*Record set:*
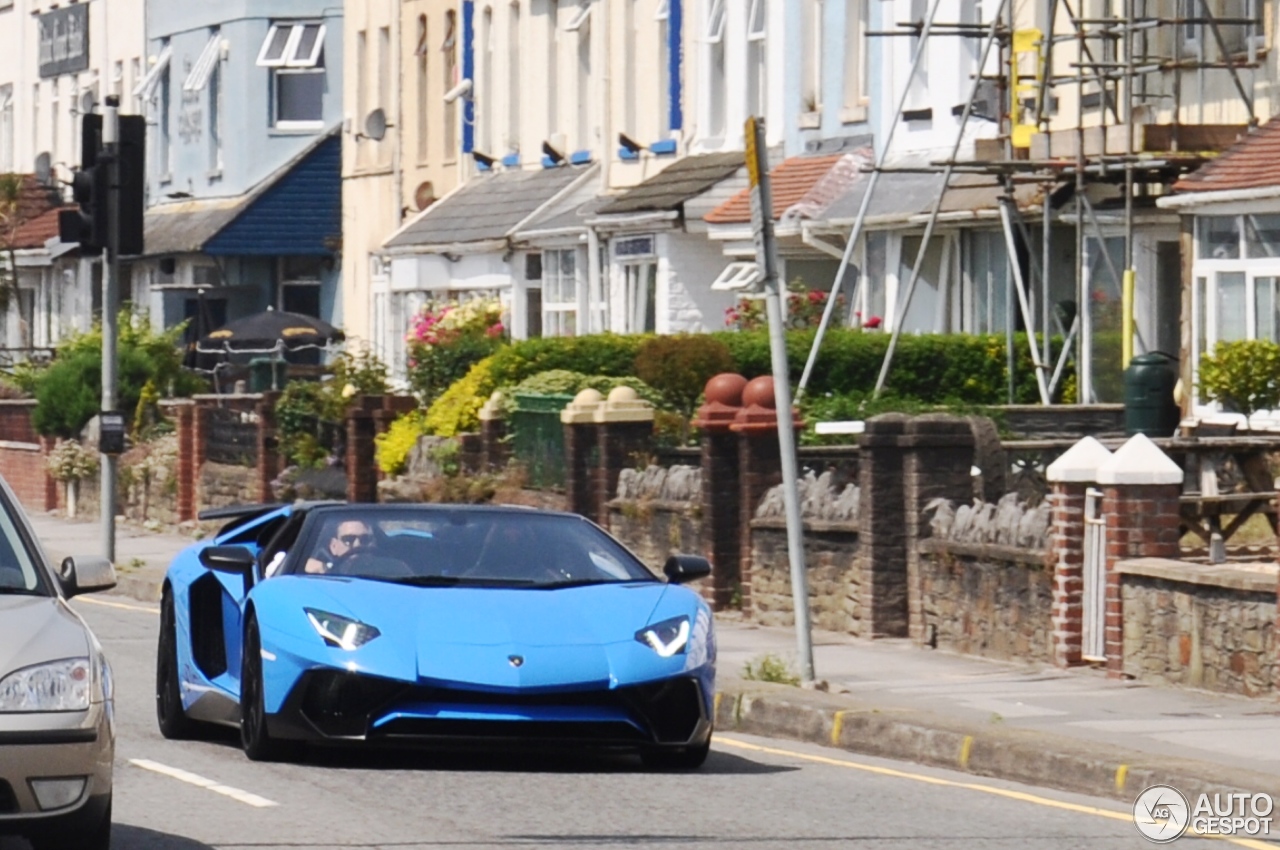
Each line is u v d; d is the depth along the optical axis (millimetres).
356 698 26594
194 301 121562
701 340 62750
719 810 25312
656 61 88438
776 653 40688
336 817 24234
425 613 27312
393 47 110875
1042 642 38375
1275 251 55406
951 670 38125
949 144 71312
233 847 22391
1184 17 62344
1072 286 66750
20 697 19531
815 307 73062
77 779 19688
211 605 30703
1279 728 30922
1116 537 36656
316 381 83750
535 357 65188
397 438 66625
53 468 85375
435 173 107312
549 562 29375
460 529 29797
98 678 20109
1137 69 60719
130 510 82188
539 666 26625
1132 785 26891
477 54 103250
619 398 52469
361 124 115125
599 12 92000
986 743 29266
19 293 140000
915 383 65125
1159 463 36688
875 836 23781
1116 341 63625
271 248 118875
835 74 77500
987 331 69312
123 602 56719
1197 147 59281
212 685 29891
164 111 130375
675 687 27406
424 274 102188
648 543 50469
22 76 149625
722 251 80562
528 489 58375
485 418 61969
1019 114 65562
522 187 97125
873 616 42469
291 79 122000
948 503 41781
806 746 32156
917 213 68375
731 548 47719
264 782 26594
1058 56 66750
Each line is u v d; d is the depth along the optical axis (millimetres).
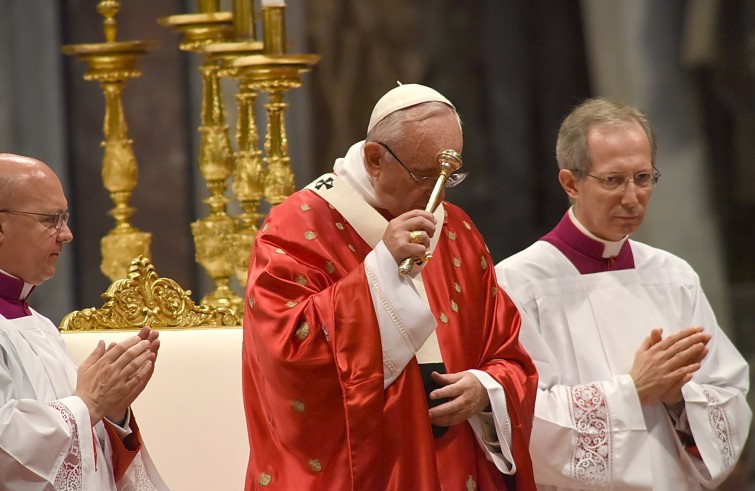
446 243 13242
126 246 18828
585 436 13883
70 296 27062
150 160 27594
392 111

*Task item:* Each entry needs to be retyped exactly; the pictures stay out.

*Written response:*
Each line is u v d; d is the depth along the optical axis (millimetres).
356 698 26594
194 301 121562
701 340 62750
719 810 25312
656 61 88438
776 653 40688
336 817 24234
425 613 27312
393 47 110875
1042 642 38375
1275 251 55406
951 670 38125
949 144 71312
233 847 22391
1184 17 62344
1072 286 66750
20 697 19531
815 307 73062
77 779 19688
211 605 30703
1279 728 30922
1116 537 36656
316 381 83750
535 357 65188
397 438 66625
53 468 85375
435 173 107312
549 562 29375
460 529 29797
98 678 20109
1137 69 60719
130 510 82188
539 666 26625
1132 785 26891
477 54 103250
619 398 52469
361 124 115125
599 12 92000
986 743 29266
19 293 140000
915 383 65125
1159 463 36688
875 836 23781
1116 341 63625
271 248 118875
835 74 77500
987 331 69312
123 602 56719
1197 147 59281
212 685 29891
164 111 130375
675 687 27406
424 274 102188
648 543 50469
22 76 149625
722 251 80562
528 489 58375
485 418 61969
1019 114 65562
522 187 97125
873 616 42469
291 79 122000
948 503 41781
806 746 32156
917 213 68375
731 548 47719
264 782 26594
1058 56 66750
Each line is u v d; d is the depth along the optical axis (millimetres).
446 243 13242
126 246 18828
585 436 13883
70 296 27062
150 160 27594
392 111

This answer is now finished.